Efficacy of an aerosol box
Unfortunately, the present results did not show the efficacy of an aerosol box at three locations in a pressurized room. An aerosol box in a depressurized room could decrease most particle counts at three locations, but not significantly. Combined use of an aerosol box and a depressurized room significantly decreased particle counts at three locations during intubation and extubation. However, the quantitative and visual results showed that an aerosol box did not completely prevent aerosol exposure of the physician and medical staff.
A recent study showed that an aerosol box effectively prevented aerosol dispersal.[4] However, this study was conducted in a powerfully depressurized room, but such a powerfully depressurized room is not usually available for physicians to use. In most clinical settings (pressurized rooms), an aerosol box cannot be used to prevent aerosol transmission during intubation and extubation.
Environmental settings
Environmental factors including air change rate,[15] fresh air change rate,[15] room size,[16] temperature,[2] humidity,[2] airflow and turbulence,[15] atmospheric pressure in a depressurized room or pressurized pressure room,[15] bed position, patient’s head position during intubation and extubation, and the position and posture of the physician and medical staff could affect aerosol dispersal. All factors could differ among countries, hospitals, and rooms. The present particle visualizing method could allow clinicians to assess aerosol dispersal independently with common items.
Recommendations from the present study to protect from aerosol exposure during intubation and extubation
i) All aerosol-generating procedures must be done leeward. If necessary, the bed position should be moved considering the direction of airflow.
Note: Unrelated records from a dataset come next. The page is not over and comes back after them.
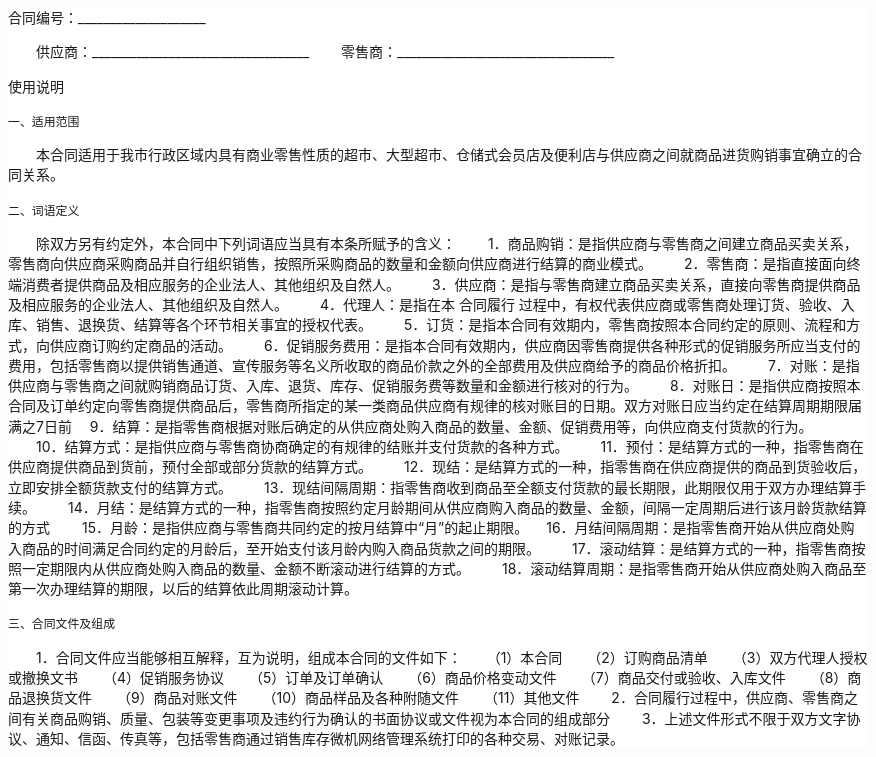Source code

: 
 



合同编号：____________________




　　供应商：__________________________________
　　零售商：__________________________________




使用说明




    一、适用范围
　　本合同适用于我市行政区域内具有商业零售性质的超市、大型超市、仓储式会员店及便利店与供应商之间就商品进货购销事宜确立的合同关系。




    二、词语定义
　　除双方另有约定外，本合同中下列词语应当具有本条所赋予的含义：
　　1．商品购销：是指供应商与零售商之间建立商品买卖关系，零售商向供应商采购商品并自行组织销售，按照所采购商品的数量和金额向供应商进行结算的商业模式。
　　2．零售商：是指直接面向终端消费者提供商品及相应服务的企业法人、其他组织及自然人。
　　3．供应商：是指与零售商建立商品买卖关系，直接向零售商提供商品及相应服务的企业法人、其他组织及自然人。
　　4．代理人：是指在本
合同履行
过程中，有权代表供应商或零售商处理订货、验收、入库、销售、退换货、结算等各个环节相关事宜的授权代表。
　　5．订货：是指本合同有效期内，零售商按照本合同约定的原则、流程和方式，向供应商订购约定商品的活动。
　　6．促销服务费用：是指本合同有效期内，供应商因零售商提供各种形式的促销服务所应当支付的费用，包括零售商以提供销售通道、宣传服务等名义所收取的商品价款之外的全部费用及供应商给予的商品价格折扣。
　　7．对账：是指供应商与零售商之间就购销商品订货、入库、退货、库存、促销服务费等数量和金额进行核对的行为。
　　8．对账日：是指供应商按照本合同及订单约定向零售商提供商品后，零售商所指定的某一类商品供应商有规律的核对账目的日期。双方对账日应当约定在结算周期期限届满之7日前
  　9．结算：是指零售商根据对账后确定的从供应商处购入商品的数量、金额、促销费用等，向供应商支付货款的行为。
　　10．结算方式：是指供应商与零售商协商确定的有规律的结账并支付货款的各种方式。
　　11．预付：是结算方式的一种，指零售商在供应商提供商品到货前，预付全部或部分货款的结算方式。
　　12．现结：是结算方式的一种，指零售商在供应商提供的商品到货验收后，立即安排全额货款支付的结算方式。
　　13．现结间隔周期：指零售商收到商品至全额支付货款的最长期限，此期限仅用于双方办理结算手续。
　　14．月结：是结算方式的一种，指零售商按照约定月龄期间从供应商购入商品的数量、金额，间隔一定周期后进行该月龄货款结算的方式
　　15．月龄：是指供应商与零售商共同约定的按月结算中“月”的起止期限。
  　16．月结间隔周期：是指零售商开始从供应商处购入商品的时间满足合同约定的月龄后，至开始支付该月龄内购入商品货款之间的期限。
　　17．滚动结算：是结算方式的一种，指零售商按照一定期限内从供应商处购入商品的数量、金额不断滚动进行结算的方式。
　　18．滚动结算周期：是指零售商开始从供应商处购入商品至第一次办理结算的期限，以后的结算依此周期滚动计算。




    三、合同文件及组成
　　1．合同文件应当能够相互解释，互为说明，组成本合同的文件如下：
　　（1）本合同
　　（2）订购商品清单
　　（3）双方代理人授权或撤换文书
　　（4）促销服务协议
　　（5）订单及订单确认
　　（6）商品价格变动文件
　　（7）商品交付或验收、入库文件
　　（8）商品退换货文件
　　（9）商品对账文件
　　（10）商品样品及各种附随文件
　　（11）其他文件
　　2．合同履行过程中，供应商、零售商之间有关商品购销、质量、包装等变更事项及违约行为确认的书面协议或文件视为本合同的组成部分
　　3．上述文件形式不限于双方文字协议、通知、信函、传真等，包括零售商通过销售库存微机网络管理系统打印的各种交易、对账记录。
The physicians and medical staff must stand windward. It is better to place any instruments windward. Even if airflow speed is high enough to eliminate aerosolized particles, a duct is necessary and can create an airflow pathway, which is important to eliminate aerosolized particles.
ii) During intubation, medical staff should stand on the patient’s left side. During extubation, the medical staff should stand on the patient’s left side if the endotracheal tube was fixed at the right corner of the mouth.
iii) Intubation must be done with neuromuscular blockade, even in a depressurized room and with full PPE and an aerosol box.
iv) Extubation could be done alone as well as possible even in a depressurized room. An aerosol box cannot completely prevent aerosol dispersal during extubation.
v) Independent assessment of aerosol dispersal is essential to protect patients, medical staff, and physicians from aerosol exposure. The present particle visualizing method can be used to assess three-dimensional aerosol dispersal with common items (if video cameras are unavailable, naked eye observation may be sufficient).
vi) If an aerosol box is used during intubation and extubation, attention to aerosol dispersal is again needed when removing it.
Limitations
As a limitation, the diameter of the cake flour was 5–100 mm, which results in a somewhat artificial human coughing pattern because of the aerodynamics (Supplemental Video 1),[17] since differences in particle diameters and coughing patterns affect aerosol spread.[17] Because cake flour does not include small aerosolized particles (0.01-1 µm), and even high-resolution cameras cannot detect all sizes of aerosolized particles, clinical aerosol exposure could be greater than in the current experiment.